Training vs Inference
Building the model versus using it — two completely different activities with different costs, hardware, and constraints.
When not to use it
- As a reason to train your own model. Most teams should never train; the fine-tune-or-prompt decision is the real one.
- Ignoring inference cost during model selection. The demo runs once; production runs forever, and the arithmetic changes the answer.
- Assuming training hardware requirements tell you deployment requirements. Inference fits in far less, which is often the whole plan.

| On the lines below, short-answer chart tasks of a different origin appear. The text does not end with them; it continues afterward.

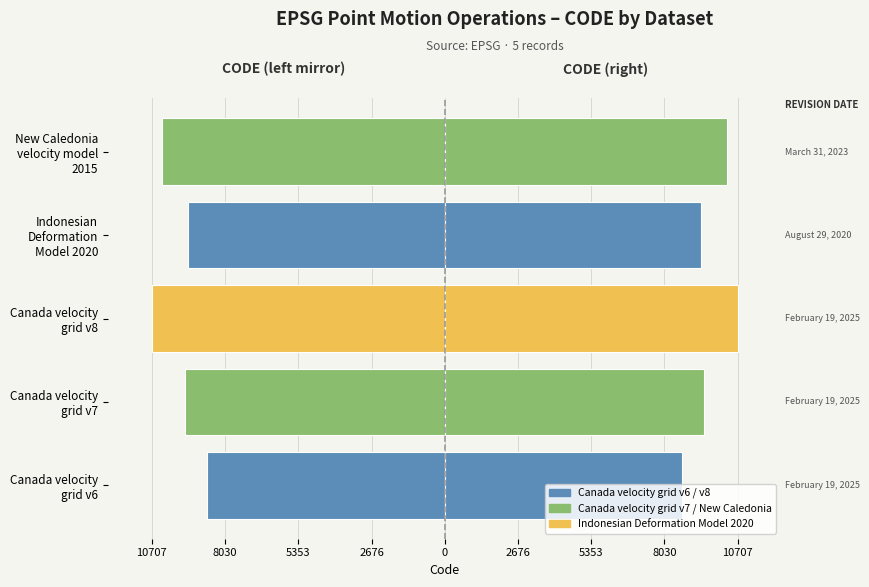

At Canada velocity grid v6, list the series in order from smallest to largest.

CODE (mirrored left), CODE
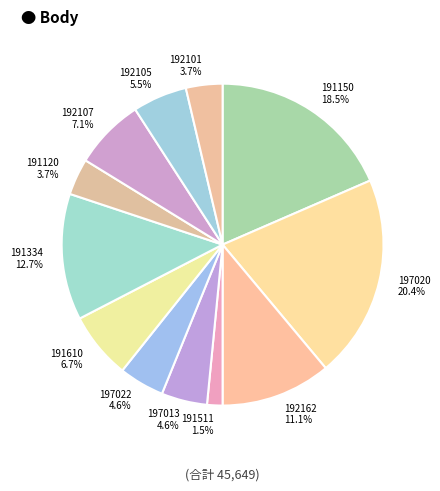

What is the largest slice in the pie chart?

197020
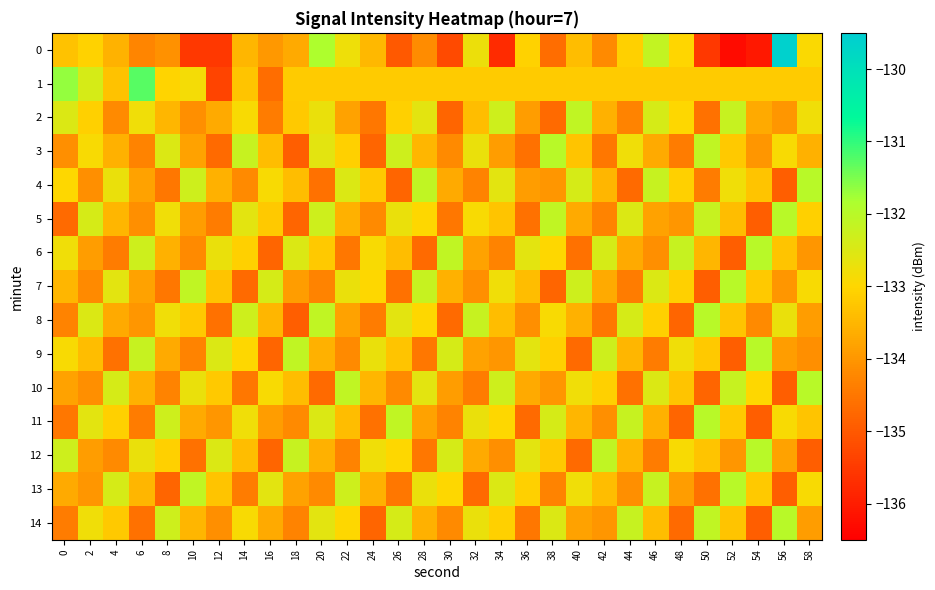

List the series in order of their peak value, highest first.

0, 1, 3, 4, 5, 6, 7, 8, 9, 10, 11, 12, 13, 14, 2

Reach for something else instead
- Fine-tuning — training, but small enough to be practical.
- Prompting — no training at all, and it solves more than people expect.
- A hosted API — someone else's training, someone else's inference optimisation, and you do the arithmetic on volume.
Sources & further reading
- Kaplan et al. (2020), Scaling Laws for Neural Language Models — the training-compute side, and the framing that dominated for years.
- Pope et al. (2022), Efficiently Scaling Transformer Inference — what actually costs money at serving time.
- Snell et al. (2024), Scaling LLM Test-Time Compute Optimally — the argument that inference-time compute can substitute for training-time compute.
Primary sources, listed so you can check the claims on this page rather than take them on trust.
Where people go wrong
- Budgeting for training and discovering inference is the real bill.
- Optimising the model for training speed when latency is what users feel.
- Forgetting the KV cache grows with context length, so long conversations get progressively more expensive to serve.